Coronavirus is the voice of the Earth
By Dr. Satish Kumar, Editor Emeritus, Resurgence & Ecologist
What lessons can we learn from this crisis?
The year 2020 will be remembered as the year of Covid-19. The year of social distancing, lockdowns and staying indoors even when the sun was shining, flowers were flourishing, and birds were singing their sweet songs in the spring.
I took that time of “quarantine” or self-isolation as a blessing, a time for spiritual retreat and a time for reflection. I read Rumi and Hafiz, I read Shakespeare’s Sonnets. I read Rabindranath Tagore. I thought of the word, Quarantine, with its association with Lent and I also learnt that originally the word was referred to the period of forty days which Jesus Christ spent fasting in the desert. So, for me the time of quarantine became a time of inner solitude.
However, I was fully mindful of the reasons behind this and was sad to see so much suffering in the world. The whole world was engulfed in an unprecedented Coronavirus crisis. I am 84 and I have never experienced such a drastic and dreadful situation in my entire life.

===============

Action item A: List every writer the essay on Covid-19 says the author read during quarantine.
Action item B: Reproduce the essay on Covid-19 from "However, I was" up to and including "my entire life.".

===============

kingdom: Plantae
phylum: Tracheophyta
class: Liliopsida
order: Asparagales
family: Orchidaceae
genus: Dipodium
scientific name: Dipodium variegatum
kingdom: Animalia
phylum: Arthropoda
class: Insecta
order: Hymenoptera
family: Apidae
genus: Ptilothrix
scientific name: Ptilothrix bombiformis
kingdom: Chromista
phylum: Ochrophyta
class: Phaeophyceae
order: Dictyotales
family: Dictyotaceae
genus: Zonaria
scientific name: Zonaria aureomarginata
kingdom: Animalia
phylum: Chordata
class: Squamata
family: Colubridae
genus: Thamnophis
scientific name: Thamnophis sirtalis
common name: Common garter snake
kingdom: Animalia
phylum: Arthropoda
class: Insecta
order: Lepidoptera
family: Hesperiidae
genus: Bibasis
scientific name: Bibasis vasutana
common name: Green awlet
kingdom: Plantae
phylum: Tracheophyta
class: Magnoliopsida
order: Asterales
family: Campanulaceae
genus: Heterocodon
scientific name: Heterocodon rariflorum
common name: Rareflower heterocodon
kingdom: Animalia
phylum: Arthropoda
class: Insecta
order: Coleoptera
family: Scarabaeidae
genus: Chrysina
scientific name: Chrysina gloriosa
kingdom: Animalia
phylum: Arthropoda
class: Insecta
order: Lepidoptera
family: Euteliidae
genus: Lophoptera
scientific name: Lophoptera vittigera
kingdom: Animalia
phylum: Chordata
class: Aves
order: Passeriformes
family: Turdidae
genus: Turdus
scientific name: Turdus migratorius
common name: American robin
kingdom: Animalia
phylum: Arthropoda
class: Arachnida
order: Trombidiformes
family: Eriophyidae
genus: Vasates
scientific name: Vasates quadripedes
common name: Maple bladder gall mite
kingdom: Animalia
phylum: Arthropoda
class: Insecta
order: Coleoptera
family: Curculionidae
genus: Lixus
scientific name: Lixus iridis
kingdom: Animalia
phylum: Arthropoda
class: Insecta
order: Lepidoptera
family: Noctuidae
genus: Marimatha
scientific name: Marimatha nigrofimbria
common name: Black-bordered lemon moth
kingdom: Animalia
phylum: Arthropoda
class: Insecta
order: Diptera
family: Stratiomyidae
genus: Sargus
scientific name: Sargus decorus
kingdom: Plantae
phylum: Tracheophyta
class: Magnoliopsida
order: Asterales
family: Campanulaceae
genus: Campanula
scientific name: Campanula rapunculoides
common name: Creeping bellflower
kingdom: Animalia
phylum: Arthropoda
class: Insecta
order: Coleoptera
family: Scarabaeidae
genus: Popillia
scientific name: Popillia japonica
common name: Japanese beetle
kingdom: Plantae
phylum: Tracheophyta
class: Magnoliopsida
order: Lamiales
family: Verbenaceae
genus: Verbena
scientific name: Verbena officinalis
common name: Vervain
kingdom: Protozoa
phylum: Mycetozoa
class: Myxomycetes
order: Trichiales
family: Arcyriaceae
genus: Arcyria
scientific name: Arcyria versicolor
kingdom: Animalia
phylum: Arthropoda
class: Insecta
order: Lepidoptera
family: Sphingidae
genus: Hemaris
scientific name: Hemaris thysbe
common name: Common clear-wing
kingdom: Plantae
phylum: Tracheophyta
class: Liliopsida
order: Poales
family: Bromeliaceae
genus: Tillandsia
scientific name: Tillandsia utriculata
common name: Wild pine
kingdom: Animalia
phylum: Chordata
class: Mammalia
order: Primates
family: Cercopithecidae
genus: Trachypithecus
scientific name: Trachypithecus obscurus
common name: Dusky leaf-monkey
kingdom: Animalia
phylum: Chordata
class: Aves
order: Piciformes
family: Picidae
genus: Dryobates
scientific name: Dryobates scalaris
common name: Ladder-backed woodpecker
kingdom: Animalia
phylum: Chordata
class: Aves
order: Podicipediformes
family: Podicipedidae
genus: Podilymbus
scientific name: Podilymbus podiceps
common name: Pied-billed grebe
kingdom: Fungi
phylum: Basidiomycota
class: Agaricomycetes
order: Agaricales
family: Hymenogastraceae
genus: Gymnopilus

===============

Solution A: Rumi, Hafiz, Shakespeare, Rabindranath Tagore

Solution B:
However, I was fully mindful of the reasons behind this and was sad to see so much suffering in the world. The whole world was engulfed in an unprecedented Coronavirus crisis. I am 84 and I have never experienced such a drastic and dreadful situation in my entire life.